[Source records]
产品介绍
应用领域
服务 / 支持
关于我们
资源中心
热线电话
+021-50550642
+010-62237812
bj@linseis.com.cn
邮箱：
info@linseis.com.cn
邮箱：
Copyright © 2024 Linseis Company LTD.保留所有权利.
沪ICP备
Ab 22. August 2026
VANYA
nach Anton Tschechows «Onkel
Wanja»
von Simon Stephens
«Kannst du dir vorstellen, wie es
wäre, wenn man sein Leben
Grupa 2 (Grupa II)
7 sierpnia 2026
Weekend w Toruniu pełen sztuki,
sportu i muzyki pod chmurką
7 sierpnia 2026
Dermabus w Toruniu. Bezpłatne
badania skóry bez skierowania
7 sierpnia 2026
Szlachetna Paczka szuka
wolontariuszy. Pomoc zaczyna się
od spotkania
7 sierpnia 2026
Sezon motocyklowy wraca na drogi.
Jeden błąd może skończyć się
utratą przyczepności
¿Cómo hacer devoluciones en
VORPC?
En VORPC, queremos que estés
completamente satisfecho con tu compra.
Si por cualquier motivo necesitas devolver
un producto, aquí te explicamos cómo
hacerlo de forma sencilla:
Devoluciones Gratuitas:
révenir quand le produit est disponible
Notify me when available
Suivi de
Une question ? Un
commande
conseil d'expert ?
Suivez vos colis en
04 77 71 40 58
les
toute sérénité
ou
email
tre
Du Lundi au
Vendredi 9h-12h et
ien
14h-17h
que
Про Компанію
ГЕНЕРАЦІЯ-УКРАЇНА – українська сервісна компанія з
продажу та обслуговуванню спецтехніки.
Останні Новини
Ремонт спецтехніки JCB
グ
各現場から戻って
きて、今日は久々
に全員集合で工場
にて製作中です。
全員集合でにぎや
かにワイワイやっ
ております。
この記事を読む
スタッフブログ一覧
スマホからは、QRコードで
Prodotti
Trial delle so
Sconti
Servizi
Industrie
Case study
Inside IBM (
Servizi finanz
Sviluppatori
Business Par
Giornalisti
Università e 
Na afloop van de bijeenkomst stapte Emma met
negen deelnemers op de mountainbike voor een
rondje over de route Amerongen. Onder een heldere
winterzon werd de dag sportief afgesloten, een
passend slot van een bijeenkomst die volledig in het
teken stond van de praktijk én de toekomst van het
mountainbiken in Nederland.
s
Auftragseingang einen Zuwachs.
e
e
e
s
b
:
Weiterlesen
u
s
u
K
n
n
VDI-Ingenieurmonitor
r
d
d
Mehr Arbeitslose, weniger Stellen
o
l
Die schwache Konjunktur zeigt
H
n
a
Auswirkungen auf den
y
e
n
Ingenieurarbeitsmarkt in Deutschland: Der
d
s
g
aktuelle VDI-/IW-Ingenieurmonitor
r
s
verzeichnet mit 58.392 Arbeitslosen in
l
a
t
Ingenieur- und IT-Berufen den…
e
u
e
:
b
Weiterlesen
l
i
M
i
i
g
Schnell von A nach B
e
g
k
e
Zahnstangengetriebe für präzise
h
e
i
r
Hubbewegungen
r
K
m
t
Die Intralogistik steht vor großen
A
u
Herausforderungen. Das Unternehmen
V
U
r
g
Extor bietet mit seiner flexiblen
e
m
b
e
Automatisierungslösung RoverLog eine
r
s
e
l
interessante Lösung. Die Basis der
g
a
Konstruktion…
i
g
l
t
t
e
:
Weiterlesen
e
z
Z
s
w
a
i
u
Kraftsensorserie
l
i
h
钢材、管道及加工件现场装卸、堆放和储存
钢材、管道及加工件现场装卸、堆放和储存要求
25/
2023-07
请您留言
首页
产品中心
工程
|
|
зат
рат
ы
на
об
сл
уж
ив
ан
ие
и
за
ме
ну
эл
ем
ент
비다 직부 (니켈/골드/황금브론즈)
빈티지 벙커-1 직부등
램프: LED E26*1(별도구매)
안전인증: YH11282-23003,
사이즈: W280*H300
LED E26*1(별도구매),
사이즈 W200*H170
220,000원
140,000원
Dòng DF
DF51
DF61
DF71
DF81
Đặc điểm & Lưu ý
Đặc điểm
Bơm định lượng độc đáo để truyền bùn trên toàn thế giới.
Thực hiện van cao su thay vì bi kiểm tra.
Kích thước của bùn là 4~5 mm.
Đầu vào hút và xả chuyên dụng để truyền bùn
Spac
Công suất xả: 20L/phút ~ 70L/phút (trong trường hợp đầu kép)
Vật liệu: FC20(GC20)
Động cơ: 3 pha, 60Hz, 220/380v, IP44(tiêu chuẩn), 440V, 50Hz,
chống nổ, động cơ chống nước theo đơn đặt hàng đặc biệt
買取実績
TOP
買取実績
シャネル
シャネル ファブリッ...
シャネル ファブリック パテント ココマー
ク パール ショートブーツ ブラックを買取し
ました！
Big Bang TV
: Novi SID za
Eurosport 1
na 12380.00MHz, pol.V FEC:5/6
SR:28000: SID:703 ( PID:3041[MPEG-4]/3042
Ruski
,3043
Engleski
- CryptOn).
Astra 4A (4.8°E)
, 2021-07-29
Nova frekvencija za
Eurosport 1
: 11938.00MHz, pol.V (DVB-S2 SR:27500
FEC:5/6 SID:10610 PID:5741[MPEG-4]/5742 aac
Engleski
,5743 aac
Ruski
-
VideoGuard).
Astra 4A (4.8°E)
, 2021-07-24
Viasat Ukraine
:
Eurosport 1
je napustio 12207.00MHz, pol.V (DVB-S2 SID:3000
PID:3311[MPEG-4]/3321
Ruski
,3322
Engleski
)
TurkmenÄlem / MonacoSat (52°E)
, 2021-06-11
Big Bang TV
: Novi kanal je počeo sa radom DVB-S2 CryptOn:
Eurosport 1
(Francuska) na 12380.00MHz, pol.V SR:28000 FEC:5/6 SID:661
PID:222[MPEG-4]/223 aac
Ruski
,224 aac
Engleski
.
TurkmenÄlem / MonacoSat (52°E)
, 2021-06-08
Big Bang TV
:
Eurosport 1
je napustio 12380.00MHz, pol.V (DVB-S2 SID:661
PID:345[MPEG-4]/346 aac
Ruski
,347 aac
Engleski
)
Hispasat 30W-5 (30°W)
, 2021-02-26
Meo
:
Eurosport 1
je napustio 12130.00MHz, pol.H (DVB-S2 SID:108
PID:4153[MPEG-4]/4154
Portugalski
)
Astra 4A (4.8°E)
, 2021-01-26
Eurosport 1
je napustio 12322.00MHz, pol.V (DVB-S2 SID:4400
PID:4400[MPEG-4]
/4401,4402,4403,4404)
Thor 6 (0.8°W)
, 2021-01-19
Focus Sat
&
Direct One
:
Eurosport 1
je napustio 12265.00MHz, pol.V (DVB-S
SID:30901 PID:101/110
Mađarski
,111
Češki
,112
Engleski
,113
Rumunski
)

## Instruction
The full set of records above must be retyped exactly.

## Task solution
产品介绍
应用领域
服务 / 支持
关于我们
资源中心
热线电话
+021-50550642
+010-62237812
bj@linseis.com.cn
邮箱：
info@linseis.com.cn
邮箱：
Copyright © 2024 Linseis Company LTD.保留所有权利.
沪ICP备
Ab 22. August 2026
VANYA
nach Anton Tschechows «Onkel
Wanja»
von Simon Stephens
«Kannst du dir vorstellen, wie es
wäre, wenn man sein Leben
Grupa 2 (Grupa II)
7 sierpnia 2026
Weekend w Toruniu pełen sztuki,
sportu i muzyki pod chmurką
7 sierpnia 2026
Dermabus w Toruniu. Bezpłatne
badania skóry bez skierowania
7 sierpnia 2026
Szlachetna Paczka szuka
wolontariuszy. Pomoc zaczyna się
od spotkania
7 sierpnia 2026
Sezon motocyklowy wraca na drogi.
Jeden błąd może skończyć się
utratą przyczepności
¿Cómo hacer devoluciones en
VORPC?
En VORPC, queremos que estés
completamente satisfecho con tu compra.
Si por cualquier motivo necesitas devolver
un producto, aquí te explicamos cómo
hacerlo de forma sencilla:
Devoluciones Gratuitas:
révenir quand le produit est disponible
Notify me when available
Suivi de
Une question ? Un
commande
conseil d'expert ?
Suivez vos colis en
04 77 71 40 58
les
toute sérénité
ou
email
tre
Du Lundi au
Vendredi 9h-12h et
ien
14h-17h
que
Про Компанію
ГЕНЕРАЦІЯ-УКРАЇНА – українська сервісна компанія з
продажу та обслуговуванню спецтехніки.
Останні Новини
Ремонт спецтехніки JCB
グ
各現場から戻って
きて、今日は久々
に全員集合で工場
にて製作中です。
全員集合でにぎや
かにワイワイやっ
ております。
この記事を読む
スタッフブログ一覧
スマホからは、QRコードで
Prodotti
Trial delle so
Sconti
Servizi
Industrie
Case study
Inside IBM (
Servizi finanz
Sviluppatori
Business Par
Giornalisti
Università e 
Na afloop van de bijeenkomst stapte Emma met
negen deelnemers op de mountainbike voor een
rondje over de route Amerongen. Onder een heldere
winterzon werd de dag sportief afgesloten, een
passend slot van een bijeenkomst die volledig in het
teken stond van de praktijk én de toekomst van het
mountainbiken in Nederland.
s
Auftragseingang einen Zuwachs.
e
e
e
s
b
:
Weiterlesen
u
s
u
K
n
n
VDI-Ingenieurmonitor
r
d
d
Mehr Arbeitslose, weniger Stellen
o
l
Die schwache Konjunktur zeigt
H
n
a
Auswirkungen auf den
y
e
n
Ingenieurarbeitsmarkt in Deutschland: Der
d
s
g
aktuelle VDI-/IW-Ingenieurmonitor
r
s
verzeichnet mit 58.392 Arbeitslosen in
l
a
t
Ingenieur- und IT-Berufen den…
e
u
e
:
b
Weiterlesen
l
i
M
i
i
g
Schnell von A nach B
e
g
k
e
Zahnstangengetriebe für präzise
h
e
i
r
Hubbewegungen
r
K
m
t
Die Intralogistik steht vor großen
A
u
Herausforderungen. Das Unternehmen
V
U
r
g
Extor bietet mit seiner flexiblen
e
m
b
e
Automatisierungslösung RoverLog eine
r
s
e
l
interessante Lösung. Die Basis der
g
a
Konstruktion…
i
g
l
t
t
e
:
Weiterlesen
e
z
Z
s
w
a
i
u
Kraftsensorserie
l
i
h
钢材、管道及加工件现场装卸、堆放和储存
钢材、管道及加工件现场装卸、堆放和储存要求
25/
2023-07
请您留言
首页
产品中心
工程
|
|
зат
рат
ы
на
об
сл
уж
ив
ан
ие
и
за
ме
ну
эл
ем
ент
비다 직부 (니켈/골드/황금브론즈)
빈티지 벙커-1 직부등
램프: LED E26*1(별도구매)
안전인증: YH11282-23003,
사이즈: W280*H300
LED E26*1(별도구매),
사이즈 W200*H170
220,000원
140,000원
Dòng DF
DF51
DF61
DF71
DF81
Đặc điểm & Lưu ý
Đặc điểm
Bơm định lượng độc đáo để truyền bùn trên toàn thế giới.
Thực hiện van cao su thay vì bi kiểm tra.
Kích thước của bùn là 4~5 mm.
Đầu vào hút và xả chuyên dụng để truyền bùn
Spac
Công suất xả: 20L/phút ~ 70L/phút (trong trường hợp đầu kép)
Vật liệu: FC20(GC20)
Động cơ: 3 pha, 60Hz, 220/380v, IP44(tiêu chuẩn), 440V, 50Hz,
chống nổ, động cơ chống nước theo đơn đặt hàng đặc biệt
買取実績
TOP
買取実績
シャネル
シャネル ファブリッ...
シャネル ファブリック パテント ココマー
ク パール ショートブーツ ブラックを買取し
ました！
Big Bang TV
: Novi SID za
Eurosport 1
na 12380.00MHz, pol.V FEC:5/6
SR:28000: SID:703 ( PID:3041[MPEG-4]/3042
Ruski
,3043
Engleski
- CryptOn).
Astra 4A (4.8°E)
, 2021-07-29
Nova frekvencija za
Eurosport 1
: 11938.00MHz, pol.V (DVB-S2 SR:27500
FEC:5/6 SID:10610 PID:5741[MPEG-4]/5742 aac
Engleski
,5743 aac
Ruski
-
VideoGuard).
Astra 4A (4.8°E)
, 2021-07-24
Viasat Ukraine
:
Eurosport 1
je napustio 12207.00MHz, pol.V (DVB-S2 SID:3000
PID:3311[MPEG-4]/3321
Ruski
,3322
Engleski
)
TurkmenÄlem / MonacoSat (52°E)
, 2021-06-11
Big Bang TV
: Novi kanal je počeo sa radom DVB-S2 CryptOn:
Eurosport 1
(Francuska) na 12380.00MHz, pol.V SR:28000 FEC:5/6 SID:661
PID:222[MPEG-4]/223 aac
Ruski
,224 aac
Engleski
.
TurkmenÄlem / MonacoSat (52°E)
, 2021-06-08
Big Bang TV
:
Eurosport 1
je napustio 12380.00MHz, pol.V (DVB-S2 SID:661
PID:345[MPEG-4]/346 aac
Ruski
,347 aac
Engleski
)
Hispasat 30W-5 (30°W)
, 2021-02-26
Meo
:
Eurosport 1
je napustio 12130.00MHz, pol.H (DVB-S2 SID:108
PID:4153[MPEG-4]/4154
Portugalski
)
Astra 4A (4.8°E)
, 2021-01-26
Eurosport 1
je napustio 12322.00MHz, pol.V (DVB-S2 SID:4400
PID:4400[MPEG-4]
/4401,4402,4403,4404)
Thor 6 (0.8°W)
, 2021-01-19
Focus Sat
&
Direct One
:
Eurosport 1
je napustio 12265.00MHz, pol.V (DVB-S
SID:30901 PID:101/110
Mađarski
,111
Češki
,112
Engleski
,113
Rumunski
)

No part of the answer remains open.